#### [WHAT IS NEEDED]
Reproduce everything from the line containing "Muži vo voľnom čase" down to the line containing "2025年4 月23日", switching "výskumníci" to "vedci" and changing nothing else. Leave the pictures out.

#### [RECORD EXCERPTS]
+++++

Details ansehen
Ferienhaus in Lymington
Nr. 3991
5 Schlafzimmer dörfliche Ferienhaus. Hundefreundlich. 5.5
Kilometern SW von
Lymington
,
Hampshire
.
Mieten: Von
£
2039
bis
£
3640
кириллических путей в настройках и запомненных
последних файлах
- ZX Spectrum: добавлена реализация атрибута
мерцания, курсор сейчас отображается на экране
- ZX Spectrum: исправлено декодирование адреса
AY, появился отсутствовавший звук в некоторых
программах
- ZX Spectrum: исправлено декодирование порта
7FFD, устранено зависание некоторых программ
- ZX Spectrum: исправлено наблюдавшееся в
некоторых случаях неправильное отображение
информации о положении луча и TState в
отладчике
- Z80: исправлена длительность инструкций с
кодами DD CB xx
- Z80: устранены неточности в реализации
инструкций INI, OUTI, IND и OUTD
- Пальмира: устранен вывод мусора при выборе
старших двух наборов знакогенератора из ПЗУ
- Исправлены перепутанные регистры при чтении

+++++

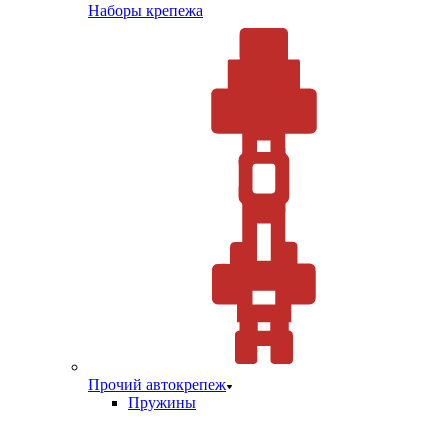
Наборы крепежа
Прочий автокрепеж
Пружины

+++++

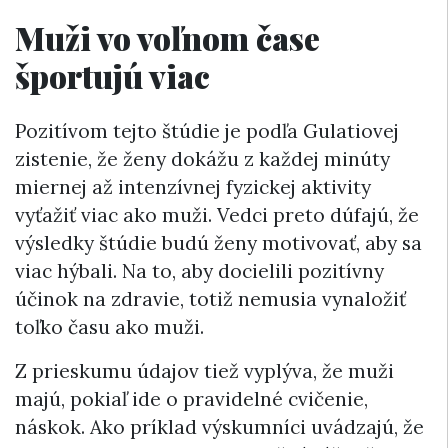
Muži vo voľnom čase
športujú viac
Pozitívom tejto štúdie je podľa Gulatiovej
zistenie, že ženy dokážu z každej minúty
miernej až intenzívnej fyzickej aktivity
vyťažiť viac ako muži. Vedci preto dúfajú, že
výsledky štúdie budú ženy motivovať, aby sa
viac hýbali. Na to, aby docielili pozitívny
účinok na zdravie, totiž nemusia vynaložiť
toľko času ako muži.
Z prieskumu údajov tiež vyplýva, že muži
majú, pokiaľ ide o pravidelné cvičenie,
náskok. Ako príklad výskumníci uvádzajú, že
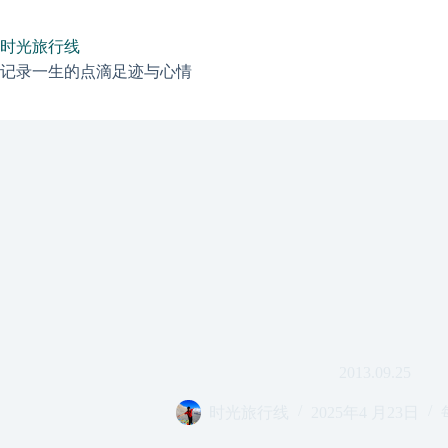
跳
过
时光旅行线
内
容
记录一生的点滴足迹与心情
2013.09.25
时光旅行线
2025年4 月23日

+++++

#### [RESULT OF THIS EXERCISE]
Muži vo voľnom čase
športujú viac
Pozitívom tejto štúdie je podľa Gulatiovej
zistenie, že ženy dokážu z každej minúty
miernej až intenzívnej fyzickej aktivity
vyťažiť viac ako muži. Vedci preto dúfajú, že
výsledky štúdie budú ženy motivovať, aby sa
viac hýbali. Na to, aby docielili pozitívny
účinok na zdravie, totiž nemusia vynaložiť
toľko času ako muži.
Z prieskumu údajov tiež vyplýva, že muži
majú, pokiaľ ide o pravidelné cvičenie,
náskok. Ako príklad vedci uvádzajú, že
跳
过
时光旅行线
内
容
记录一生的点滴足迹与心情
2013.09.25
时光旅行线
2025年4 月23日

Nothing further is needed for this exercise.